Crate dnssec_prover

Source
Expand description

The DNS provides a single, global, hierarchical namespace with (when DNSSEC is used) cryptographic guarantees on all of its data.

This makes it incredibly powerful for resolving human-readable names into arbitrary, secured data.

Unlike TLS, this cryptographic security provides transferable proofs which can convince an offline device, using simple cryptographic primitives and a single root trusted key, of the validity of DNS data.

This crate implements the creation and validation of such proofs, using the format from RFC 9102 to create transferable proofs of DNS entries.

It is no-std (but requires alloc) and seeks to have minimal dependencies and a reasonably conservative MSRV policy, allowing it to be used in as many places as possible.

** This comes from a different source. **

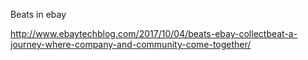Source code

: Beats in ebay

http://www.ebaytechblog.com/2017/10/04/beats-ebay-collectbeat-a-journey-where-company-and-community-come-together/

Most of the crate’s logic is feature-gated, and all dependencies are optional:

  • By default, the validation feature is set, allowing to validate DNSSEC signatures and proofs using the [validation] module.
  • The std feature enables the query module, allowing for the building of proofs by querying a recursive resolver over TCP.
  • The tokio feature further enables async versions of the query methods, doing the same querying async using tokio’s TCP streams.
  • Finally, the crate can be built as a binary using the build_server feature, responding to queries over HTTP GET calls to /dnssecproof?d=domain.name.&t=RecordType with DNSSEC proofs.

The slower_smaller_binary feature slows proof validation down by 50%+ for a very marginal reduction in binary size, but those who are extremely binary size constrained may still find it useful.

Modules§

query
This module exposes utilities for building DNSSEC proofs by directly querying a recursive resolver.
rr
Resource Records are the fundamental type in the DNS - individual records mapping a name to some data.
ser
Logic to read and write resource record (streams)

Constants§

MAX_PROOF_STEPS
The maximum number of requests we will make when building a proof or the maximum number of rr::RRSig sets we’ll validate records from when validating proofs.